Social Security's finances face regular scrutiny because the trust funds that support the massive retirement and disability program are projected to run out of money by 2036, unless Congress acts to shore up the program. At that point, Social Security would collect enough in payroll taxes to pay about 75 percent of benefits.
Social Security administers the Supplemental Security Income program, but it is financed separately, by the government's general revenues. Reducing overpayments by SSI could save taxpayers billions, but it would not affect the finances of the larger retirement and disability programs.
About 99.5 percent of all retirement and disability payments were accurate in 2009, O'Carroll said. In all, the agency made $660 billion in retirement, survivor and disability payments in 2009, including an estimated $2.5 billion in overpayments and $600 million in underpayments, O'Carroll said.
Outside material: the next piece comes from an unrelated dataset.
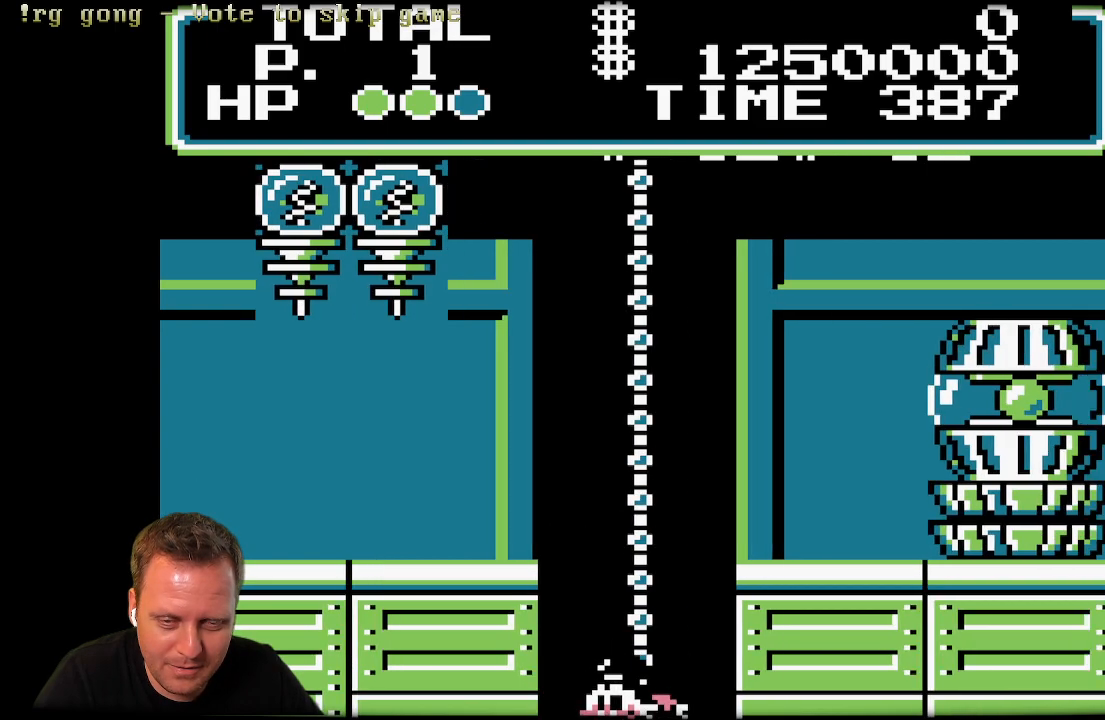
{"buttons": ["DPAD_LEFT"], "left_stick": "center", "right_stick": "center", "events": []}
"While we are justifiably proud of our consistently high accuracy rate for (retirement, survivors and disability) payments, we recognize our responsibility to maintain and improve our performance," Colvin said.
She said policing the Supplemental Security Income program is more difficult because benefits can change each month based on changes in income and living arrangements. To qualify for the program, beneficiaries must be 65 or older, blind or disabled, and have very limited resources.
Couples can own a maximum of $3,000 in assets, including cash, stock, second vehicles and personal property. Homes and primary vehicles are excluded.
In 2009, the Supplemental Security Income program made payments totaling $48.3 billion, including an estimated $4 billion in overpayments and $800 million in underpayments.
O'Carroll said most of the overpayments went to people who didn't report all the property they owned.
Democrats complained that the agency's efforts to reduce overpayments are not adequately funded.
"My colleagues seem to be ignoring the elephant in the room _ you get what you pay for," said Rep. Xavier Becerra of California, the top Democrat on the House Ways and Means subcommittee on Social Security. "Today's hearing should really be about examining the reckless and indiscriminate cuts imposed on Social Security's operations which, the evidence shows, could lead to less precision and efficiency in processing claims and benefits for seniors and the disabled."
The current budget for all federal agencies was negotiated by Obama and leaders from both parties in Congress, though many Democrats have been critical of some cuts.